Stabilire un business plan per la propria struttura ricettiva è importantissimo per avere le idee chiare su cosa e quali sono gli obiettivi da raggiungere. A prescindere dalla dimensione del vostro b&b, trascrivete nero su bianco tutti gli obiettivi che avete intenzione di raggiungere e le strategie che volete applicare. Quando parliamo di obiettivi, intendiamo traguardi concreti, tangibili: un esempio, potrebbe essere una percentuale di entrate che avete intenzione di ottenere alla fine dell’anno, o un numero preciso di camere prenotate per il prossimo trimestre. Obiettivi chiari per mosse chiare: è questo uno dei segreti per il successo di un b&b.

  1. Non si delega

Se pensate di poter gestire la vostra struttura in ogni parte rigorosamente da soli, sappiate che state sbagliando di grosso. Delegare è fondamentale quando si gestisce un b&b,  indipendentemente dalle sue dimensioni. Affidatevi a dei collaboratori esperti, o perlomeno fidati, in modo da poter distribuire ogni compito senza troppe preoccupazioni. Una addetta alla receptionist, alle pulizie, un addetto marketing, ogni figura è essenziale per un bed & breakfast dalla gestione perfetta.

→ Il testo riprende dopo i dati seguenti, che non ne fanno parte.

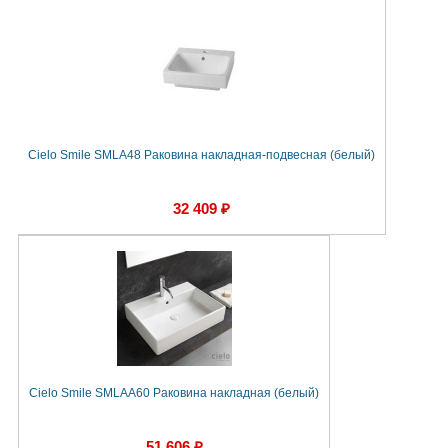
Cielo Smile SMLA48 Раковина накладная-подвесная (белый)
32 409 ₽
Cielo Smile SMLAA60 Раковина накладная (белый)
51 606 ₽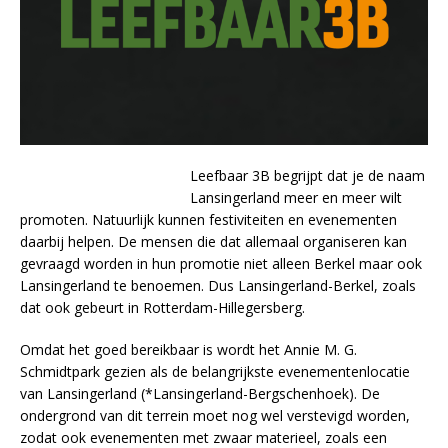
Leefbaar 3B begrijpt dat je de naam
Lansingerland meer en meer wilt
promoten. Natuurlijk kunnen festiviteiten en evenementen
daarbij helpen. De mensen die dat allemaal organiseren kan
gevraagd worden in hun promotie niet alleen Berkel maar ook
Lansingerland te benoemen. Dus Lansingerland-Berkel, zoals
dat ook gebeurt in Rotterdam-Hillegersberg.
Omdat het goed bereikbaar is wordt het Annie M. G.
Schmidtpark gezien als de belangrijkste evenementenlocatie
van Lansingerland (*Lansingerland-Bergschenhoek). De
ondergrond van dit terrein moet nog wel verstevigd worden,
zodat ook evenementen met zwaar materieel, zoals een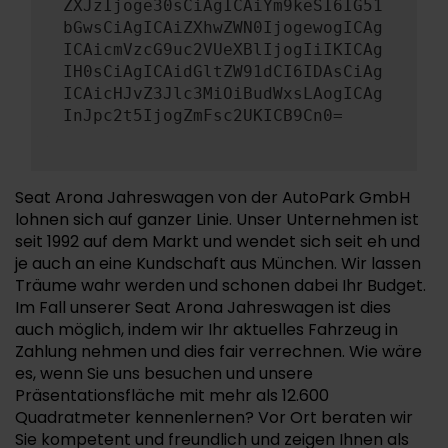
ZXJzIjoge30sCiAgICAiYm9keSI6IG51
bGwsCiAgICAiZXhwZWN0IjogewogICAg
ICAicmVzcG9uc2VUeXBlIjogIiIKICAg
IH0sCiAgICAidGltZW91dCI6IDAsCiAg
ICAicHJvZ3Jlc3MiOiBudWxsLAogICAg
InJpc2t5IjogZmFsc2UKICB9Cn0=
Seat Arona Jahreswagen von der AutoPark GmbH
lohnen sich auf ganzer Linie. Unser Unternehmen ist
seit 1992 auf dem Markt und wendet sich seit eh und
je auch an eine Kundschaft aus München. Wir lassen
Träume wahr werden und schonen dabei Ihr Budget.
Im Fall unserer Seat Arona Jahreswagen ist dies
auch möglich, indem wir Ihr aktuelles Fahrzeug in
Zahlung nehmen und dies fair verrechnen. Wie wäre
es, wenn Sie uns besuchen und unsere
Präsentationsfläche mit mehr als 12.600
Quadratmeter kennenlernen? Vor Ort beraten wir
Sie kompetent und freundlich und zeigen Ihnen als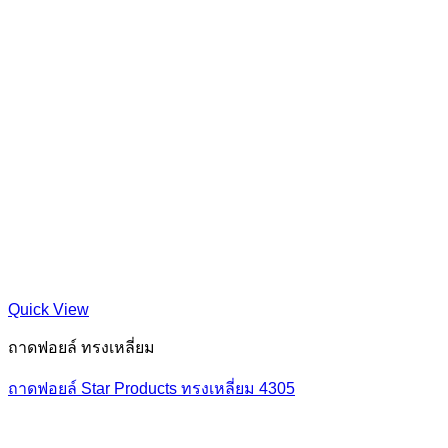
Quick View
ถาดฟอยล์ ทรงเหลี่ยม
ถาดฟอยล์ Star Products ทรงเหลี่ยม 4305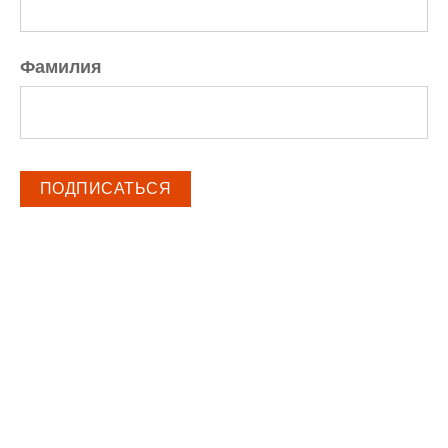
Фамилия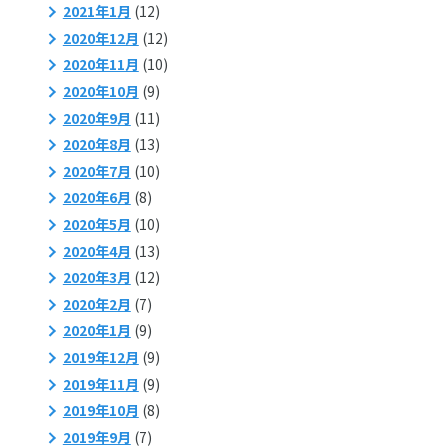
2021年1月
(12)
2020年12月
(12)
2020年11月
(10)
2020年10月
(9)
2020年9月
(11)
2020年8月
(13)
2020年7月
(10)
2020年6月
(8)
2020年5月
(10)
2020年4月
(13)
2020年3月
(12)
2020年2月
(7)
2020年1月
(9)
2019年12月
(9)
2019年11月
(9)
2019年10月
(8)
2019年9月
(7)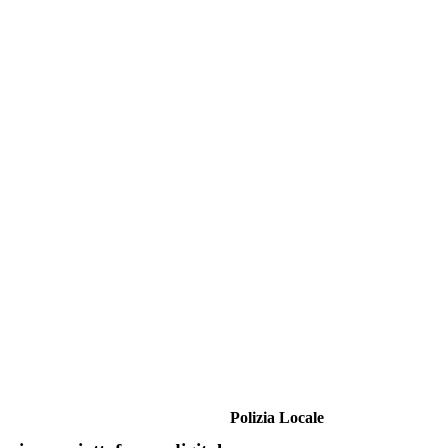
Polizia Locale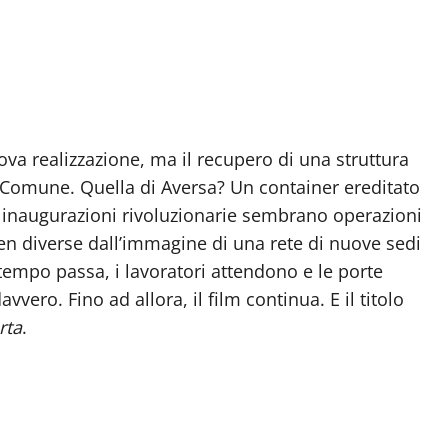
ova realizzazione, ma il recupero di una struttura
 Comune. Quella di Aversa? Un container ereditato
 inaugurazioni rivoluzionarie sembrano operazioni
ben diverse dall’immagine di una rete di nuove sedi
 tempo passa, i lavoratori attendono e le porte
vero. Fino ad allora, il film continua. E il titolo
rta
.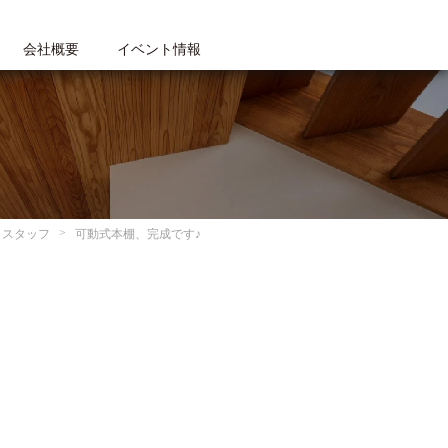
会社概要
イベント情報
スタッフ
可動式本棚、完成です♪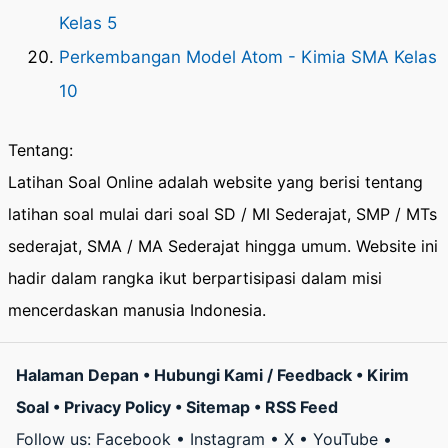
Kelas 5
Perkembangan Model Atom - Kimia SMA Kelas
10
Tentang:
Latihan Soal Online adalah website yang berisi tentang
latihan soal mulai dari soal SD / MI Sederajat, SMP / MTs
sederajat, SMA / MA Sederajat hingga umum. Website ini
hadir dalam rangka ikut berpartisipasi dalam misi
mencerdaskan manusia Indonesia.
Halaman Depan
•
Hubungi Kami / Feedback
•
Kirim
Soal
•
Privacy Policy
•
Sitemap
•
RSS Feed
Follow us:
Facebook
•
Instagram
•
X
•
YouTube
•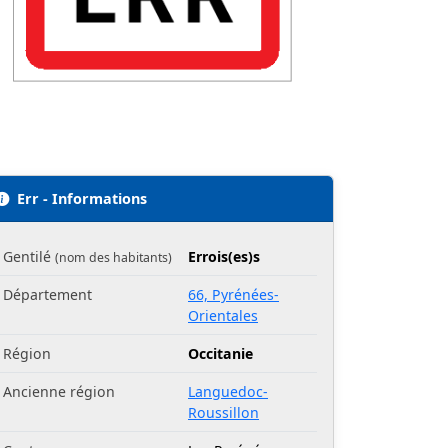
Err - Informations
Gentilé
Errois(es)s
(nom des habitants)
Département
66, Pyrénées-
Orientales
Région
Occitanie
Ancienne région
Languedoc-
Roussillon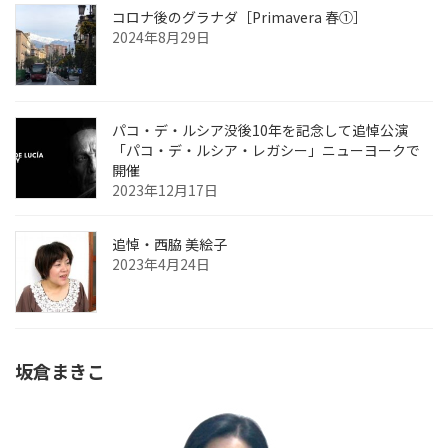
コロナ後のグラナダ［Primavera 春①］
2024年8月29日
パコ・デ・ルシア没後10年を記念して追悼公演
「パコ・デ・ルシア・レガシー」ニューヨークで
開催
2023年12月17日
追悼・西脇 美絵子
2023年4月24日
坂倉まきこ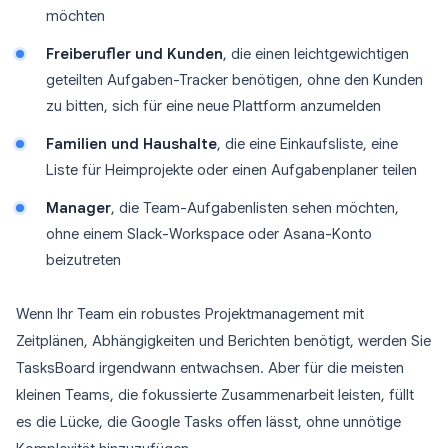
möchten
Freiberufler und Kunden
, die einen leichtgewichtigen
geteilten Aufgaben-Tracker benötigen, ohne den Kunden
zu bitten, sich für eine neue Plattform anzumelden
Familien und Haushalte
, die eine Einkaufsliste, eine
Liste für Heimprojekte oder einen Aufgabenplaner teilen
Manager
, die Team-Aufgabenlisten sehen möchten,
ohne einem Slack-Workspace oder Asana-Konto
beizutreten
Wenn Ihr Team ein robustes Projektmanagement mit
Zeitplänen, Abhängigkeiten und Berichten benötigt, werden Sie
TasksBoard irgendwann entwachsen. Aber für die meisten
kleinen Teams, die fokussierte Zusammenarbeit leisten, füllt
es die Lücke, die Google Tasks offen lässt, ohne unnötige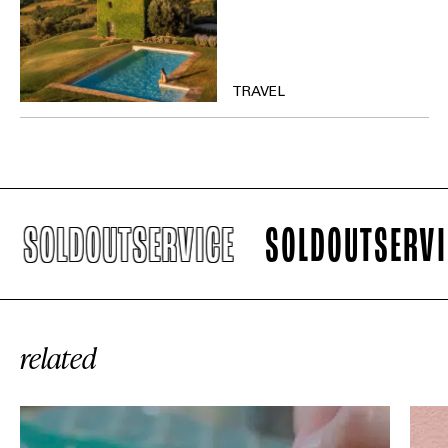
TRAVEL
LDOUTSERVICE
SOLDOUTSERVICE
related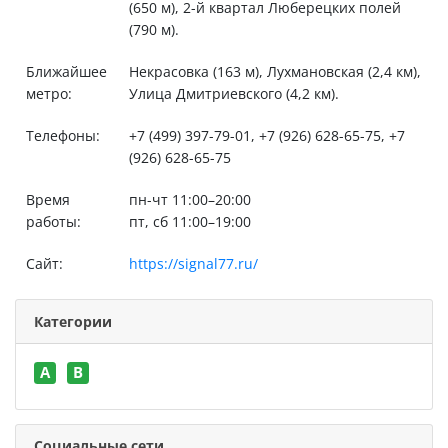
(650 м), 2-й квартал Люберецких полей
(790 м).
Ближайшее
Некрасовка (163 м), Лухмановская (2,4 км),
метро:
Улица Дмитриевского (4,2 км).
Телефоны:
+7 (499) 397-79-01, +7 (926) 628-65-75, +7
(926) 628-65-75
Время
пн-чт 11:00–20:00
работы:
пт, сб 11:00–19:00
Сайт:
https://signal77.ru/
Категории
A
B
Социальные сети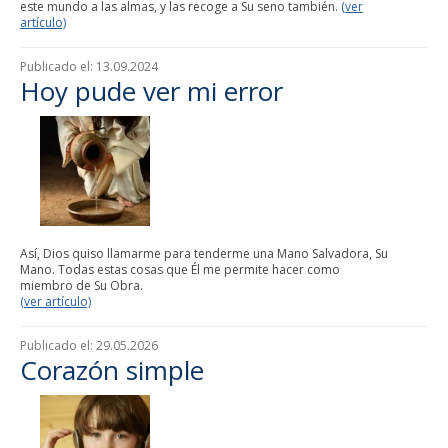
este mundo a las almas, y las recoge a Su seno también.
(ver
artículo)
Publicado el:
13.09.2024
Hoy pude ver mi error
Así, Dios quiso llamarme para tenderme una Mano Salvadora, Su
Mano. Todas estas cosas que Él me permite hacer como
miembro de Su Obra.
(ver artículo)
Publicado el:
29.05.2026
Corazón simple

  1. Non si definisce un mercato

Non penserete mica di riuscire a vendere le vostre camere a l’intera clientela del mercato! Quando si gestisce un b&b, una delle prime cose da fare è definire un mercato di riferimento. Ad esempio, siete i proprietari di un b&b a Ostuni e volete attirare i turisti che visitano la cittadina? Prendete carta e penna e definite l’ideale di clientela che volete attirare: età, abitudini, famiglie, coppie… In questo modo, riuscirete a lavorare su una fetta di mercato, puntandone tutti i segreti e bisogni, senza sparare troppo nel mucchio. State pur certi, che facendo ciò, i risultati arriveranno e nel giro di breve tempo.